__Jobs__
- 1) In the text about Wind, Sand and Stars, copy the part that opens with the words containing "Winner of the" and closes with "means to live.".
- 2) According to the text about Wind, Sand and Stars, who made the English translation of the book?
- 3) Decide whether each statement agrees with the text about Wind, Sand and Stars, and support each yes or no with the deciding words quoted from it: (a) The writer has already read Saint-Exupéry's most famous work. (b) Wind, Sand and Stars won the National Book Award. (c) Wind, Sand and Stars is a translation of Terre des Hommes.

━━━ Selection ━━━

Unlike millions around the world, my first encounter with the works of Antoine de Saint-Exupéry did not involve La Petit Prince; I am ashamed to admit that I have not yet read his most famous work. What I have read, and what continues to stay with me, was the man’s memoir and the inspiration for what is arguably one of the most beloved children’s stories in history.
Winner of the National Book Award and hailed by National Geographic as one of the Top Ten adventure books of all time, Wind, Sand and Stars (an English translation by Lewis Galantière of Terre des Hommes, or “Land of Men”) is a work I return to when I grow weary or unsure of life. In the brief tome I am lifted by the soaring spirit of a writer at the height of his craft, by a pioneer of an age past who saw a vaster picture and dared to ask the great questions. Within its pages, I find a soul who believed wholeheartedly in human potential, a man open to the simple joys of nature and communion, and a soul who treasured without reserve the miracle of life. Profoundly personal and universal, Wind, Sand and Stars is one man’s meditation on what it means to live.

━━━ Data extract ━━━

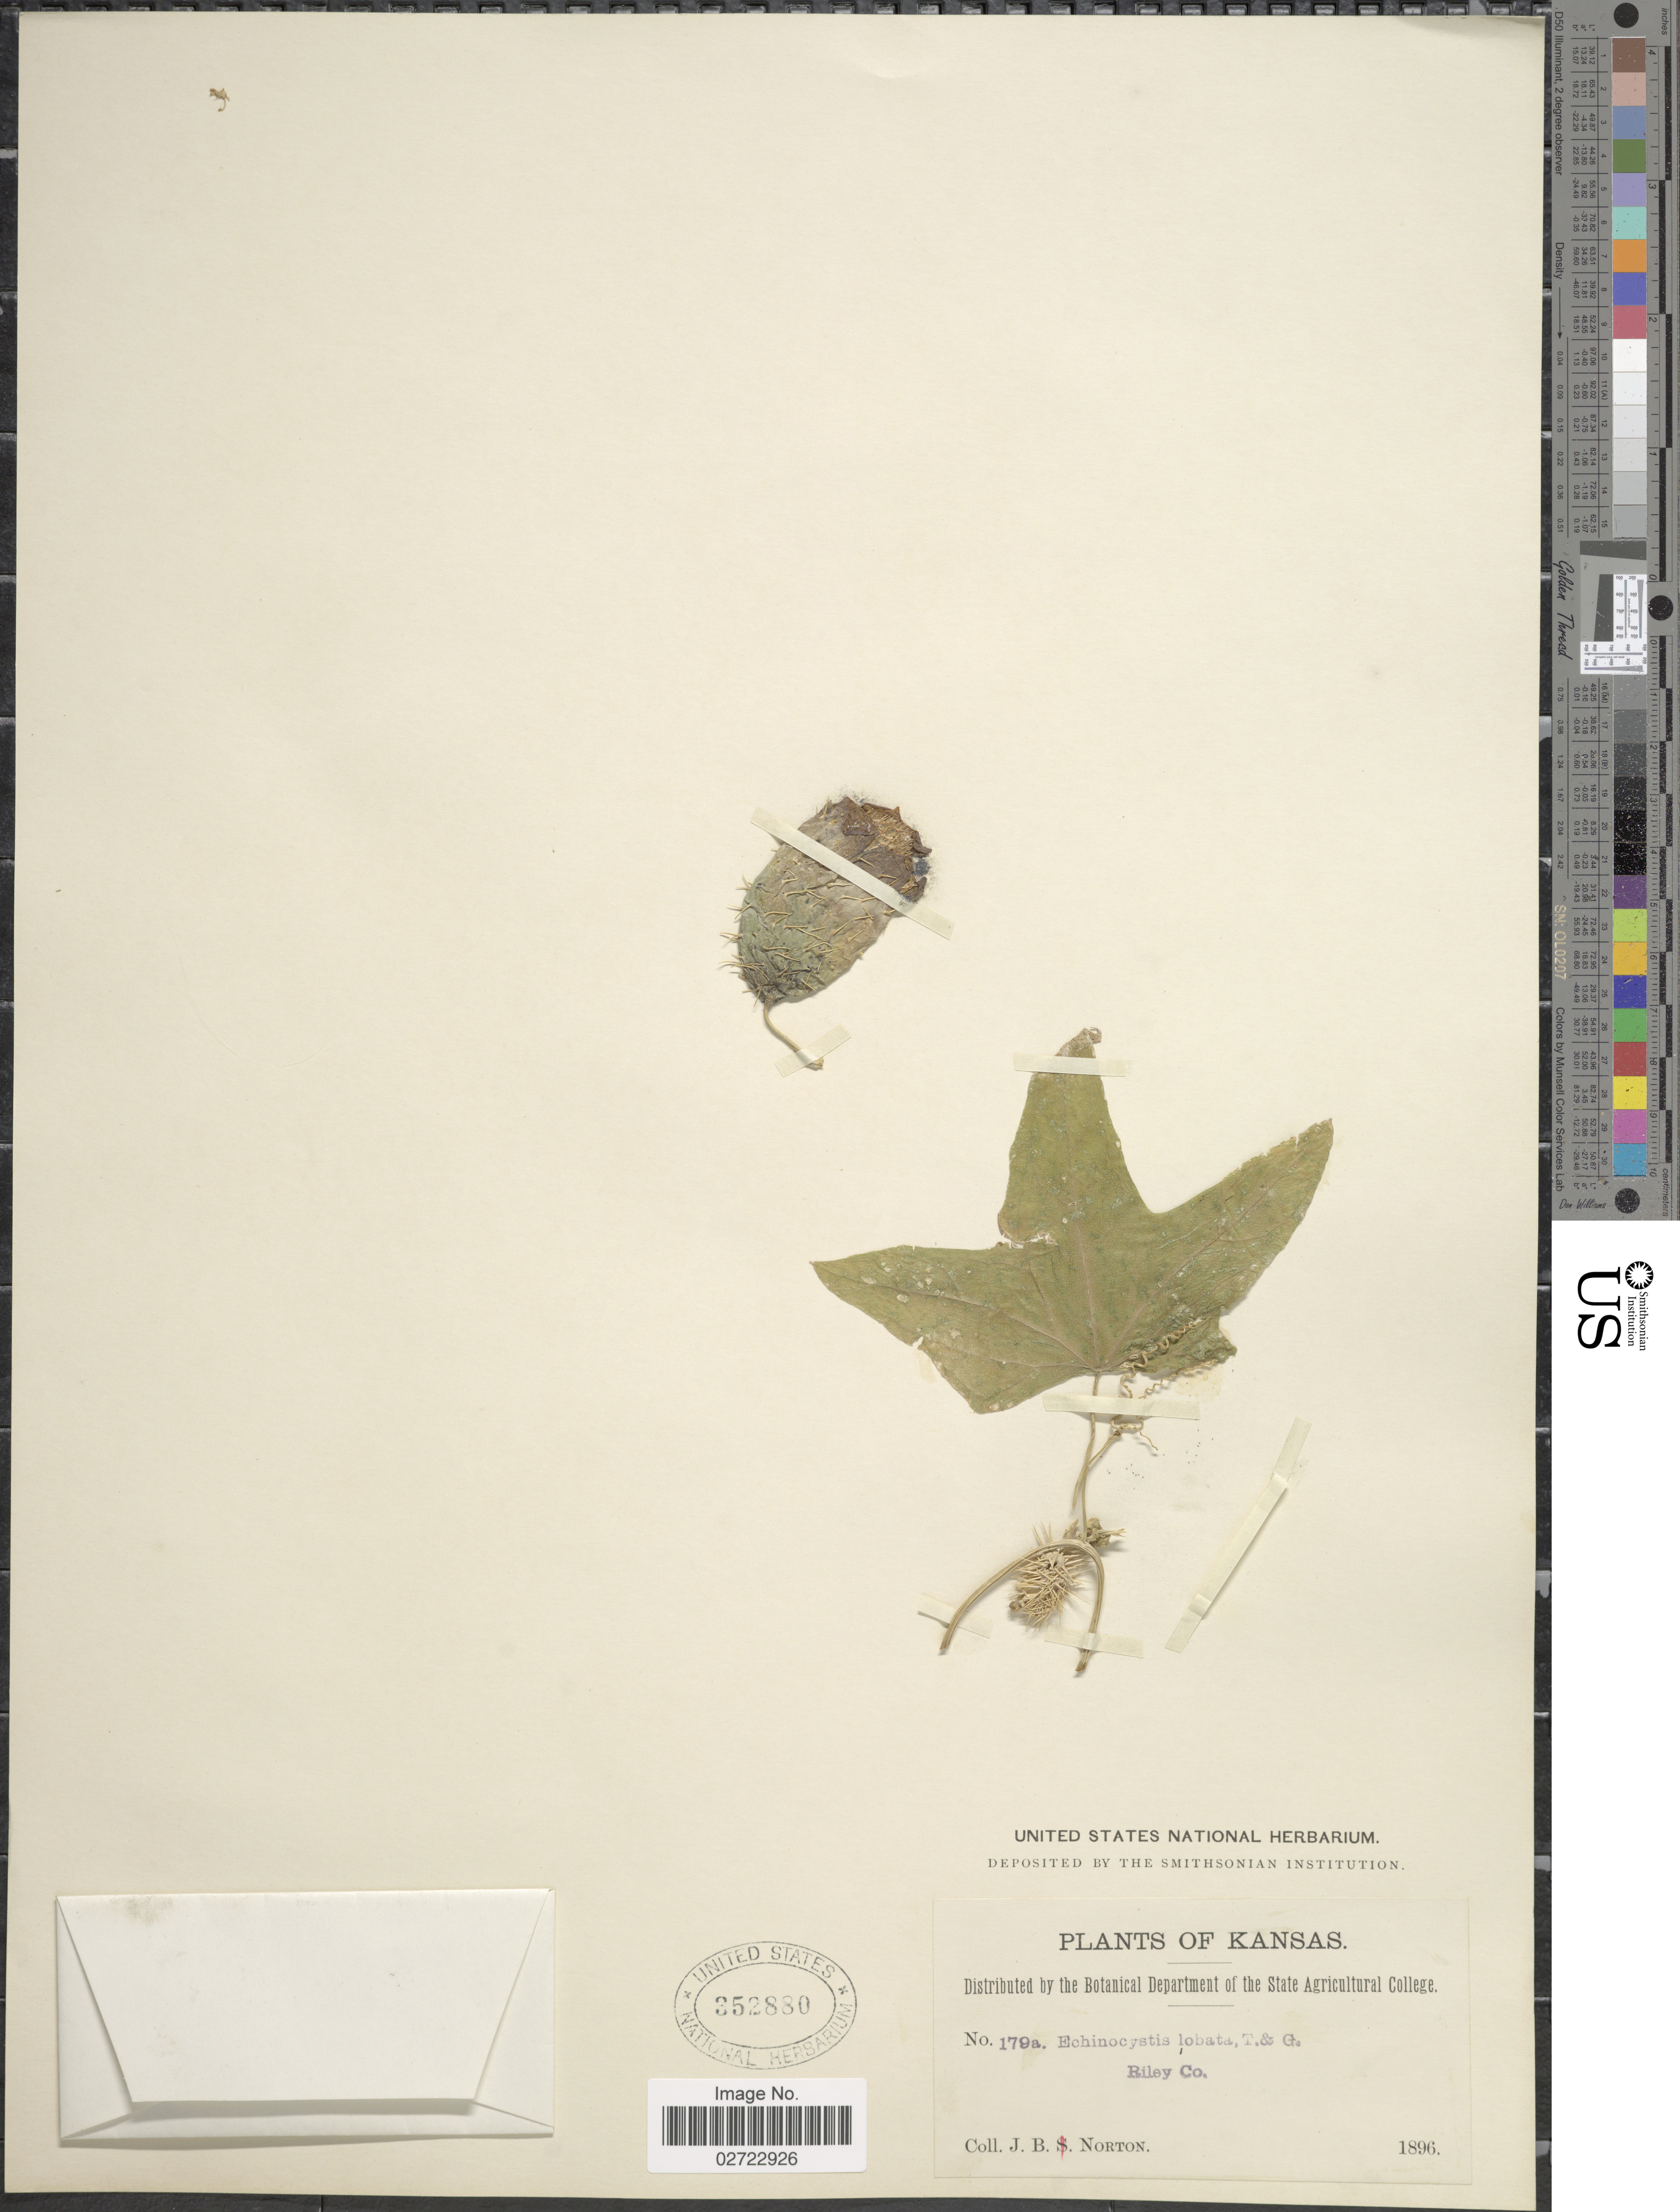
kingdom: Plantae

━━━

__Outputs by task__
- 1)
Winner of the National Book Award and hailed by National Geographic as one of the Top Ten adventure books of all time, Wind, Sand and Stars (an English translation by Lewis Galantière of Terre des Hommes, or “Land of Men”) is a work I return to when I grow weary or unsure of life. In the brief tome I am lifted by the soaring spirit of a writer at the height of his craft, by a pioneer of an age past who saw a vaster picture and dared to ask the great questions. Within its pages, I find a soul who believed wholeheartedly in human potential, a man open to the simple joys of nature and communion, and a soul who treasured without reserve the miracle of life. Profoundly personal and universal, Wind, Sand and Stars is one man’s meditation on what it means to live.

- 2) Lewis Galantière

- 3)
(a) No: "I am ashamed to admit that I have not yet read his most famous work."
(b) Yes: "Winner of the National Book Award"
(c) Yes: "an English translation by Lewis Galantière of Terre des Hommes"